[Opening EXERCISE INPUT section]
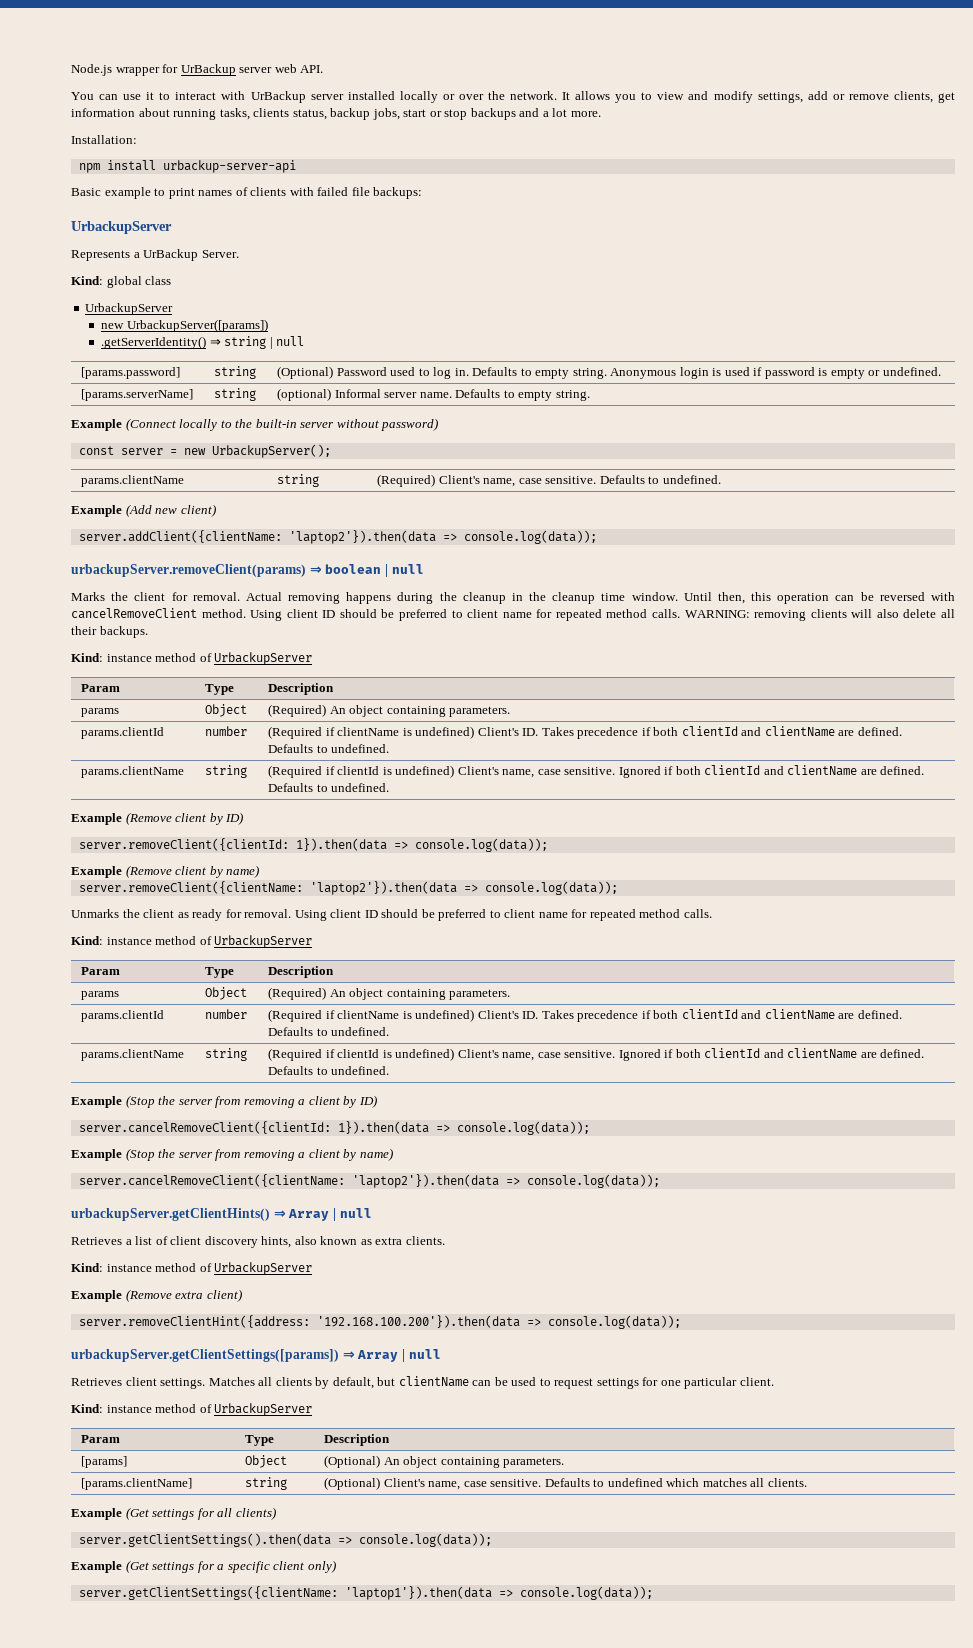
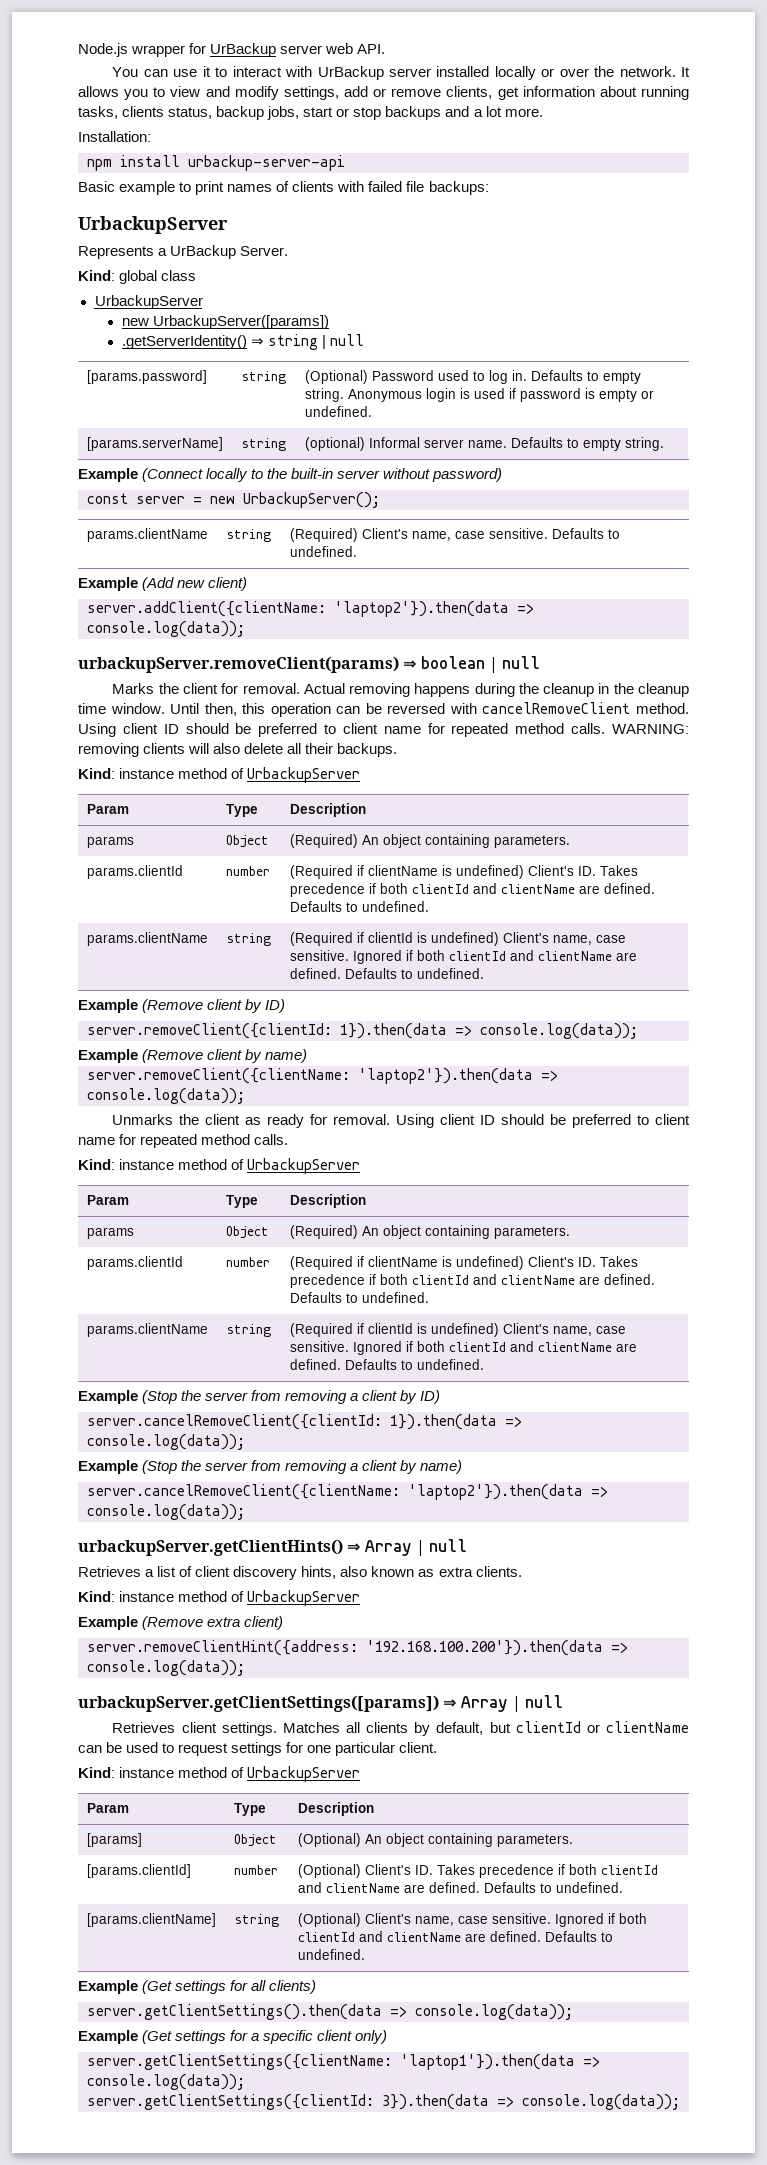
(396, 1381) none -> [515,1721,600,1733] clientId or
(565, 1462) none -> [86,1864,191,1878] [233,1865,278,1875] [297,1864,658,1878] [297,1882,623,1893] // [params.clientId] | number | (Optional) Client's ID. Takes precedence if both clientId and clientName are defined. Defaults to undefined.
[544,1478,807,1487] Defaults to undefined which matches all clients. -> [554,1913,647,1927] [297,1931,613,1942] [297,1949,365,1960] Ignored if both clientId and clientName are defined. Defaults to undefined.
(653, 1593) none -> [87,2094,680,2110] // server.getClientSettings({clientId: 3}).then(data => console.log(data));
[Closing EXERCISE INPUT section]
[Opening EXERCISE INPUT section]
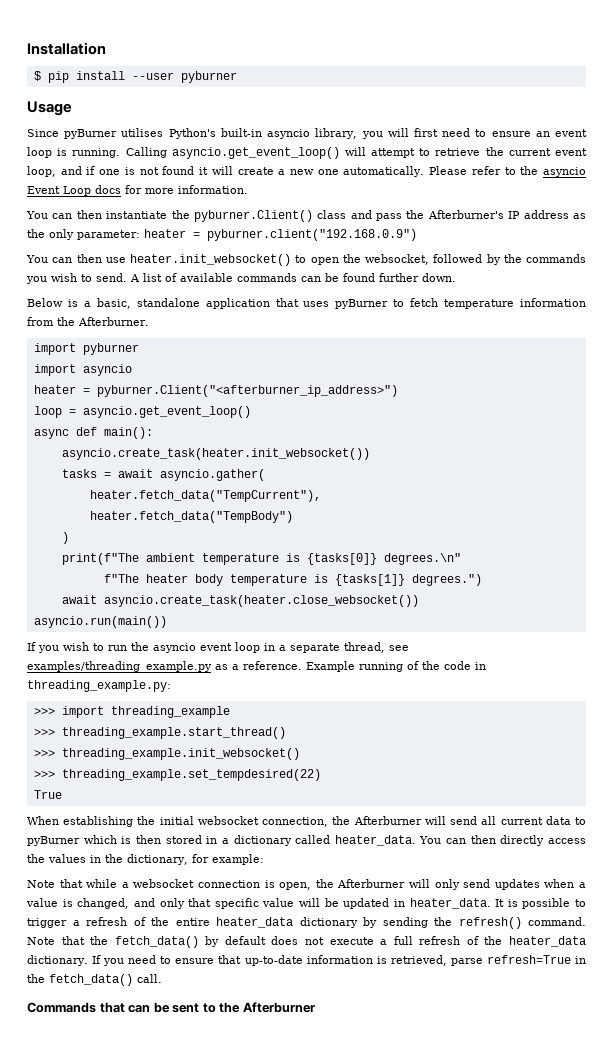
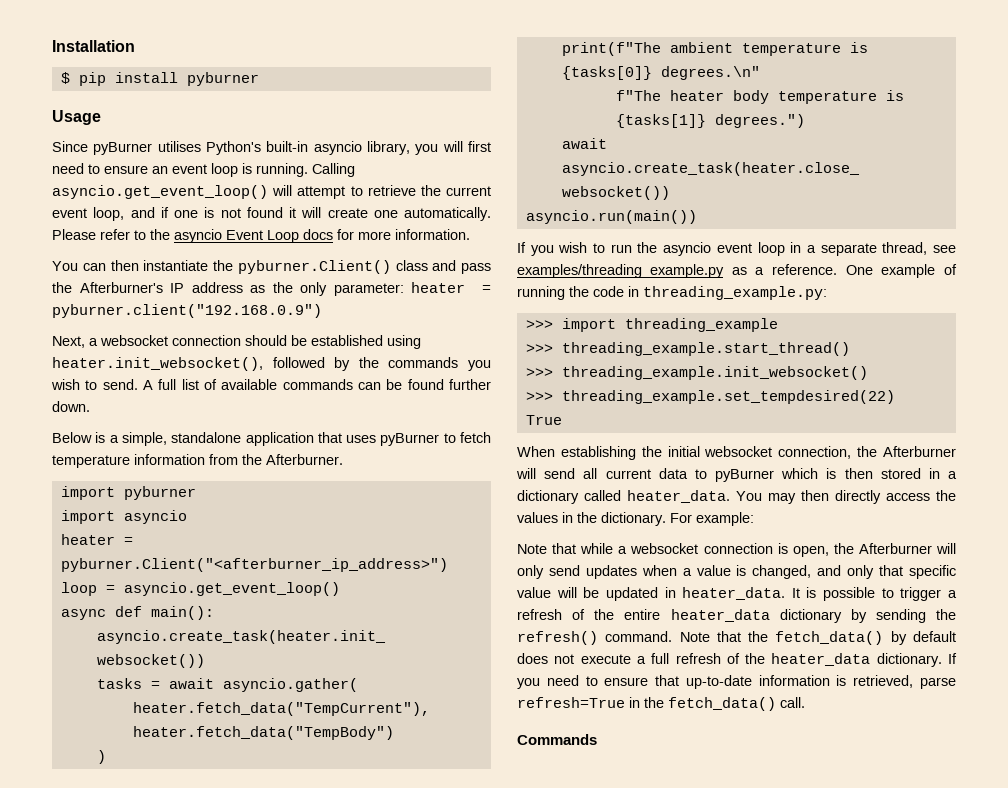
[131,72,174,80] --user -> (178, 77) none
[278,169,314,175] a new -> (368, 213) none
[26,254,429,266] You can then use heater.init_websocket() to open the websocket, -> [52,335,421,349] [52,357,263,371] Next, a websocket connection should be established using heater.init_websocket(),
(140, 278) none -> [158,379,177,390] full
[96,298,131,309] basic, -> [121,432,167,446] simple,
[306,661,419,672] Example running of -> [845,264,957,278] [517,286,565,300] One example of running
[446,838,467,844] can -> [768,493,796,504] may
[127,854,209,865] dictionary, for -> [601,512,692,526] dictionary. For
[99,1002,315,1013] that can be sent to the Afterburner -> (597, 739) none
[Closing EXERCISE INPUT section]
## [REQUIRED ACTION]
Using the data above, repeat exactly the lines that begin at the line with "(396, 1381) none" and end at the line with "(653, 1593) none", both ends included.

## [WRITTEN SOLUTION]
(396, 1381) none -> [515,1721,600,1733] clientId or
(565, 1462) none -> [86,1864,191,1878] [233,1865,278,1875] [297,1864,658,1878] [297,1882,623,1893] // [params.clientId] | number | (Optional) Client's ID. Takes precedence if both clientId and clientName are defined. Defaults to undefined.
[544,1478,807,1487] Defaults to undefined which matches all clients. -> [554,1913,647,1927] [297,1931,613,1942] [297,1949,365,1960] Ignored if both clientId and clientName are defined. Defaults to undefined.
(653, 1593) none -> [87,2094,680,2110] // server.getClientSettings({clientId: 3}).then(data => console.log(data));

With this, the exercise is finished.